The students are here in southeast Alaska to restore Tlingit (“klink-it”) totem poles. Starting this morning, we will scrape weathered totem poles to protect them for future generations. Our goal is to honor the Tlingit culture and to learn about their traditional deep respect for the land.
We are working with the Alaskan Indian Arts Center, which for 50 years has been striving to preserve and pass on the traditional Tlingit arts before they are lost forever. Early Christian missionaries, uninformed and ignorant about the Tlingit people, worked to end what they thought was a “heathen” culture. Totems, long houses, masks, and blankets were stolen or destroyed.
But these college students, in a small way, want to apologize for the spiritual arrogance of the earlier missionaries. They are part of a growing movement on college campuses to use alternative spring breaks as an opportunity to serve communities instead of partying on the beach.
But the students are also here to be inspired by the wonder, the wisdom, and the whimsy of God as revealed in nature. They are being touched by the Divine as they watch the bald eagles soar above the tree lines, or see the Alpine-glow sunset on snow-covered peaks, or wait for the migrating whales to break through the turbulent sea.

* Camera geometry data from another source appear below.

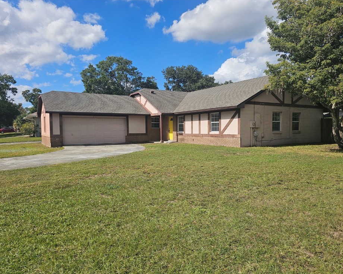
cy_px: 142
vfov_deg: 56.8
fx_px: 254
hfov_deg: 68.0
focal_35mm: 25
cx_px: 185
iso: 10
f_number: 1.7
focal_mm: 6.3
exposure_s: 1/1248
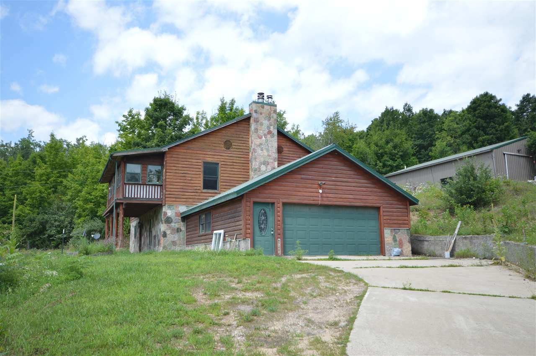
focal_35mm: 30
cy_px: 178
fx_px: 446
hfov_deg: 62.0
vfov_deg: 43.5
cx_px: 268
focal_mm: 20
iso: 100
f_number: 7.1
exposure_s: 1/200
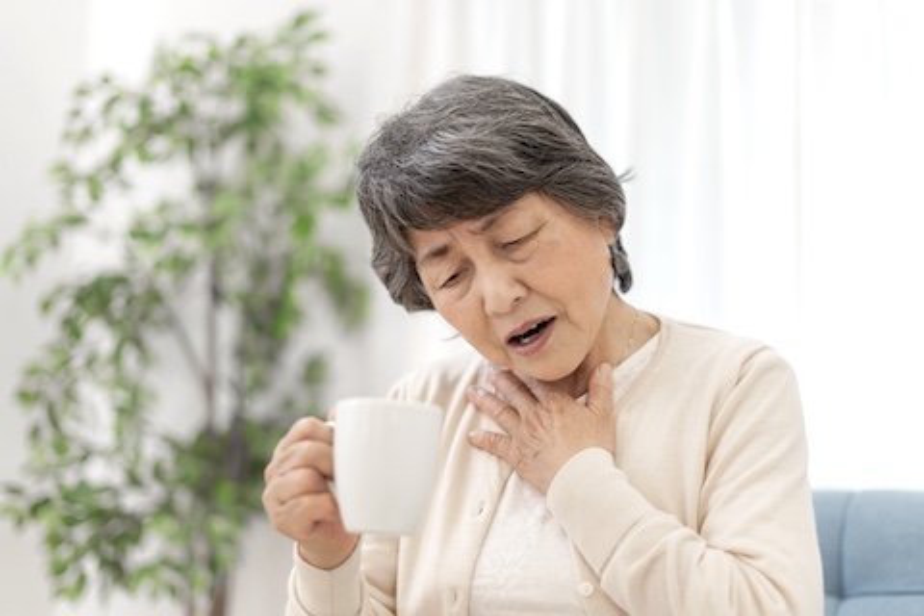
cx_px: 462
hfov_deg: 39.6
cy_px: 308
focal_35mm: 50
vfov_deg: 27.0
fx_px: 1283
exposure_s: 1/200
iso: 320
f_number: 1.8
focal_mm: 50
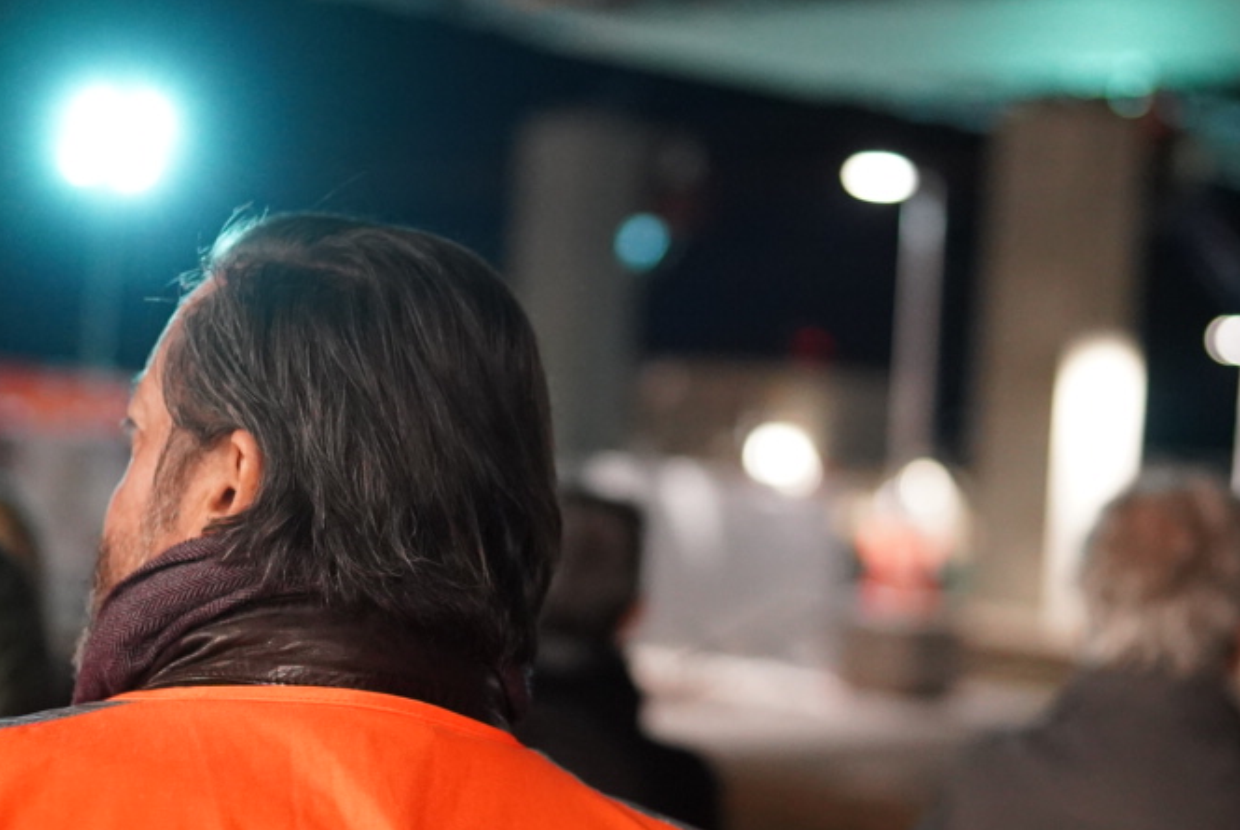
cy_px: 407
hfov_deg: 23.8
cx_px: 779
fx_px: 2931
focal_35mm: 85
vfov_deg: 16.1
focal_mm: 35
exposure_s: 1/640
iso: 4000
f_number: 1.4
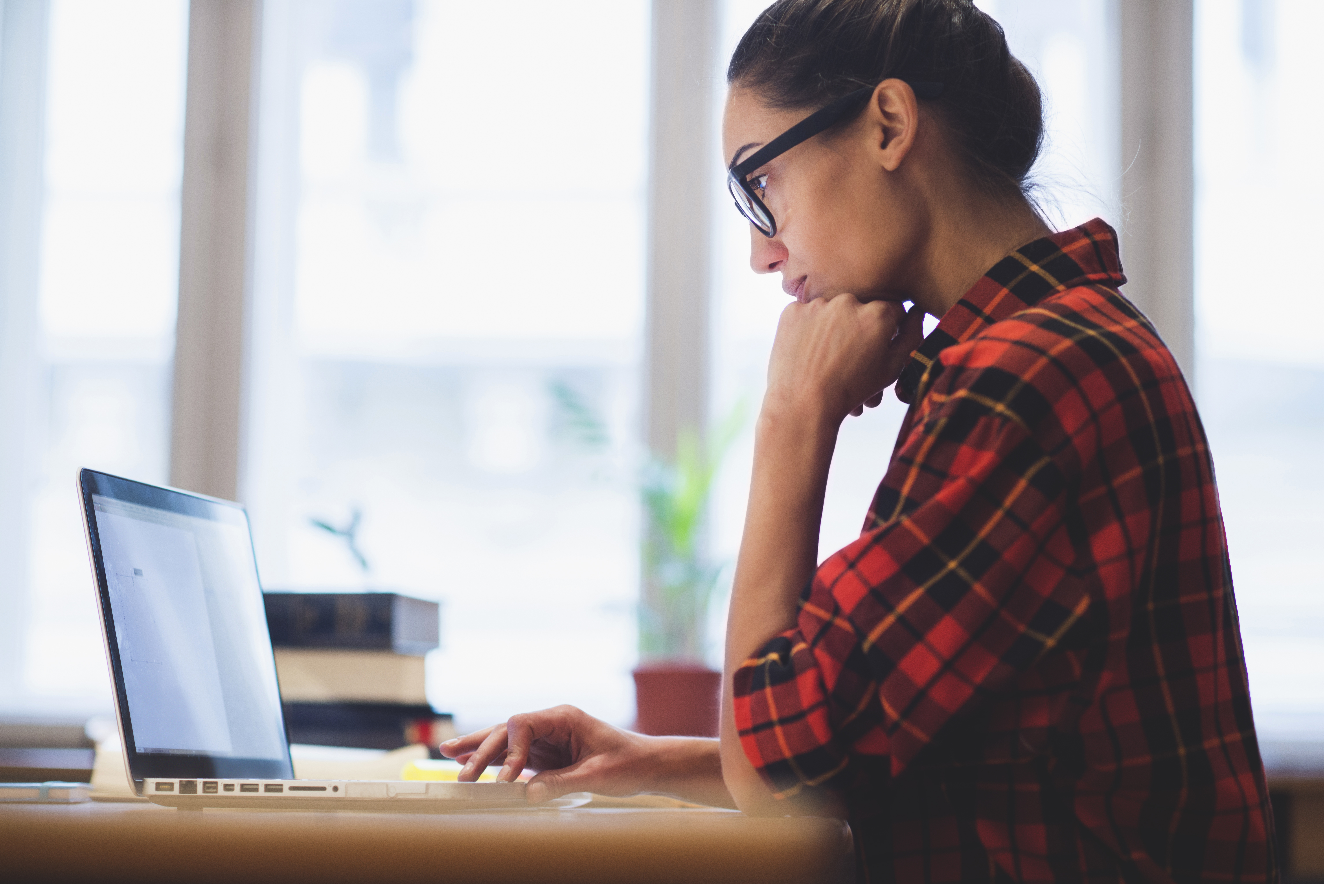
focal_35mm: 85
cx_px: 662
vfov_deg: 16.1
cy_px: 442
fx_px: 3127
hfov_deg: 23.9
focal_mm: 85
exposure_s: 1/160
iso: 500
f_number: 2.5
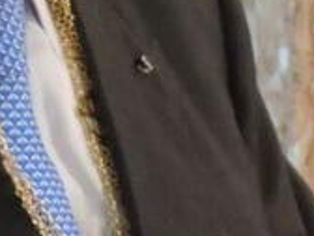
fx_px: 1723
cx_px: 101
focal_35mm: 190
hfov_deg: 10.4
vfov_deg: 7.8
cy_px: 19
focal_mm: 8.9
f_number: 3.6
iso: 800
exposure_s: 1/8
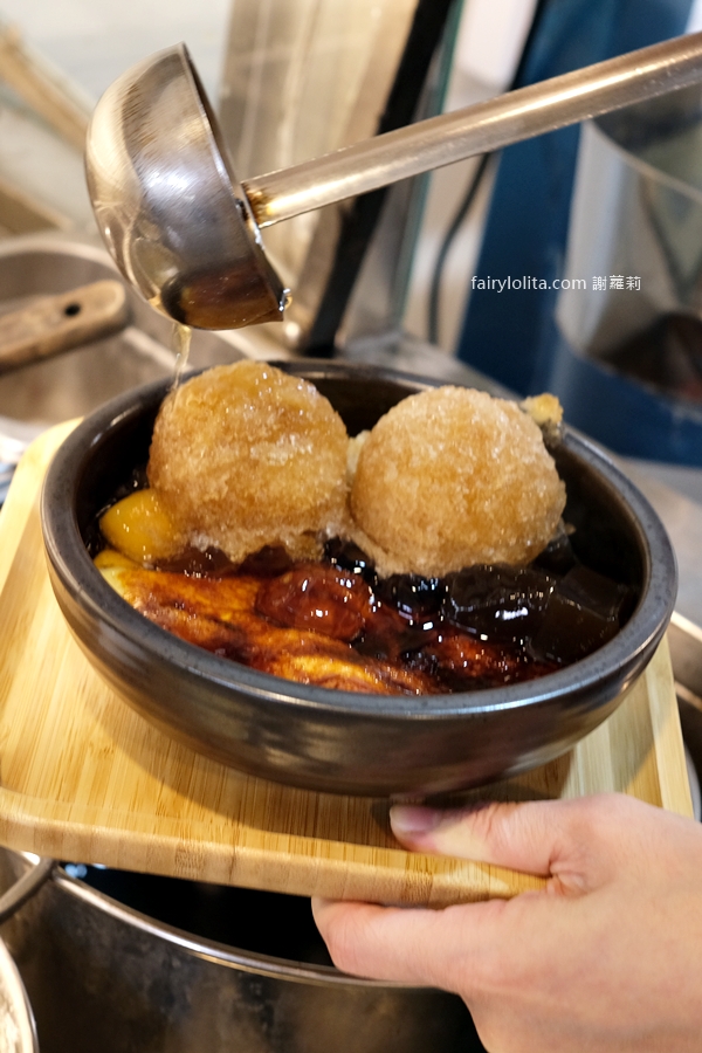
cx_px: 351
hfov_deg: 37.9
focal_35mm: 35
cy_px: 526
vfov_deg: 54.4
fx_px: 1024
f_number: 3.6
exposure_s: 1/34
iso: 500
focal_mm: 23
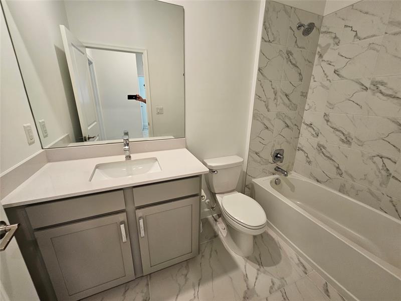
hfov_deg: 106.2
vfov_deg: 89.9
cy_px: 150
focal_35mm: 13
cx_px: 200
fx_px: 151
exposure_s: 1/60
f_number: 2.2
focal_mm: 2.2
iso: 160
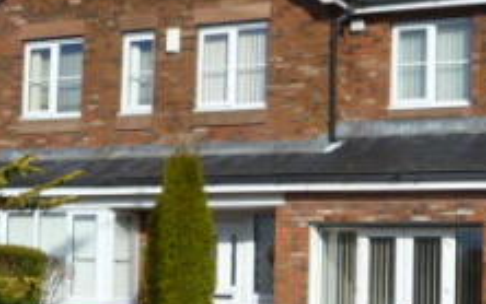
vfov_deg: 16.6
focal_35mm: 78
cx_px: 421
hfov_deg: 25.8
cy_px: 250
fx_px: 1034
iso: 80
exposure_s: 1/800
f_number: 3.3
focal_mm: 5
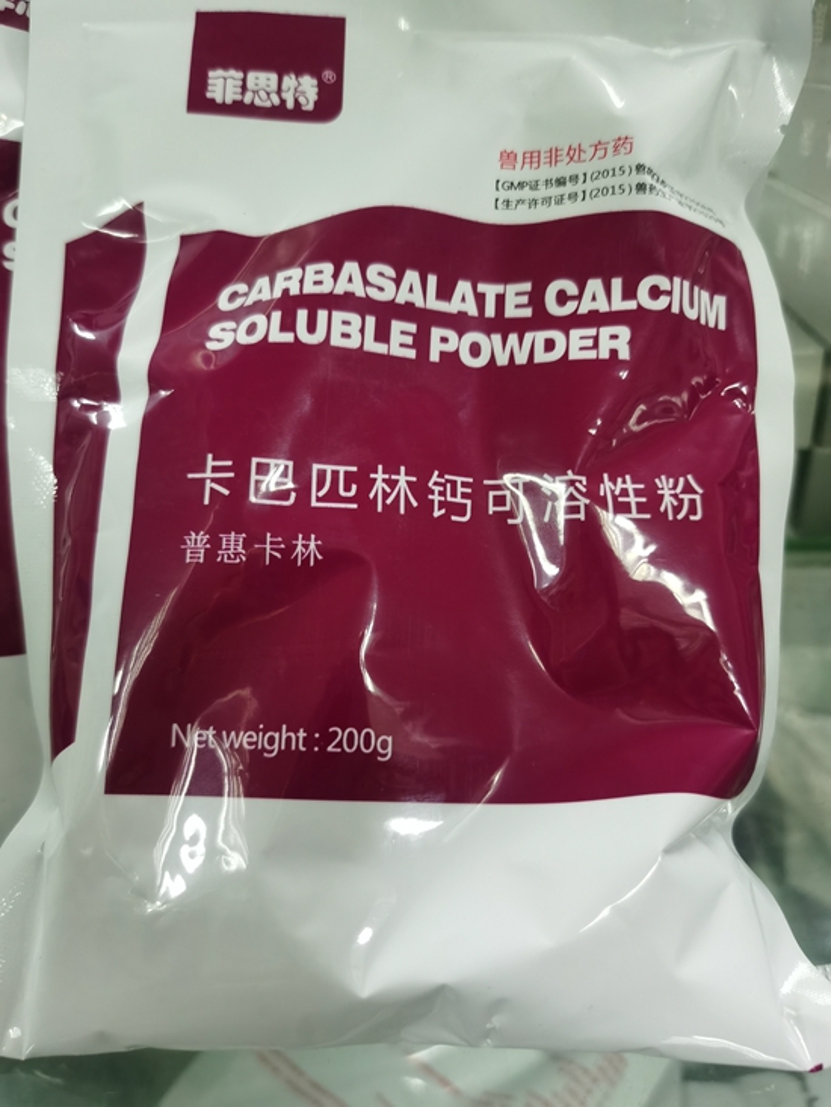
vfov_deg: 65.3
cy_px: 554
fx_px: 864
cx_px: 416
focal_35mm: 27
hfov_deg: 51.4
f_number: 1.6
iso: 250
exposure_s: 1/50
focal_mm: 5.56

Some of the students have never seen snow before — but before you laugh, how many of you have watched a manatee graze on the sea grass in south Florida?
Restoring Eden is a new nonprofit group working to make environmental stewardship a core value of the Christian community. Our mission is defined by Proverb 31:8, which says we are to “speak out for those who cannot speak for themselves.” For us, this means we promote the right of wild species, native habitats, and indigenous cultures to thrive in a wild, natural world.
These students, the focus of Restoring Eden’s outreach efforts, represent the next generation of Christians. They are youthful, holistic, humble, and willing to see a connection to nature that many of their church elders will never understand. More importantly, they are willing to integrate their faith and their love of the creation into visible advocacy. For them, this translates into both lifestyle changes and political activism.
In fact, last week over 20 college students from seven Christian colleges came to Washington, D.C., to stand with the Gwich’in tribal Christians of Alaska in an effort to protect the Arctic Refuge from oil drilling. These students see the immorality of destroying a miraculous place in nature just to keep feeding our nation’s insatiable addiction to oil. They see the hand of God in the migration of the caribou to the birthing grounds at the refuge and in the simple lives of the Gwich’in people who depend upon them.
I’ve been on the road traveling for almost five weeks now. My soul is road-weary and tired, but the energy I see on the college campuses is renewing and refreshing. This work is reaching a new generation of Christians and in time will change the entire institution of the church. I predict that in 10 years the evangelical church will look back with shame at their silence and inaction while watching the relentless destruction of the wild.
For too long we have allowed people to define the value of nature solely in economic and utilitarian terms. The church, while claiming to love the Creator, has not loved the creation. We have lost the ability to see the intrinsic value of nature — the beauty, solitude, peace, and humility in the world around us.
We have lost sight of the fact that we are simply a part of nature — not the point of nature.
But there is a growing group of Christians who see the hand of God in yearly migrations of geese flying south, or in millions of monarch butterflies landing in a forest grove in Mexico, or in the caribou herds walking steadfastly to their birthing grounds in the Arctic Refuge. Our souls need the wild.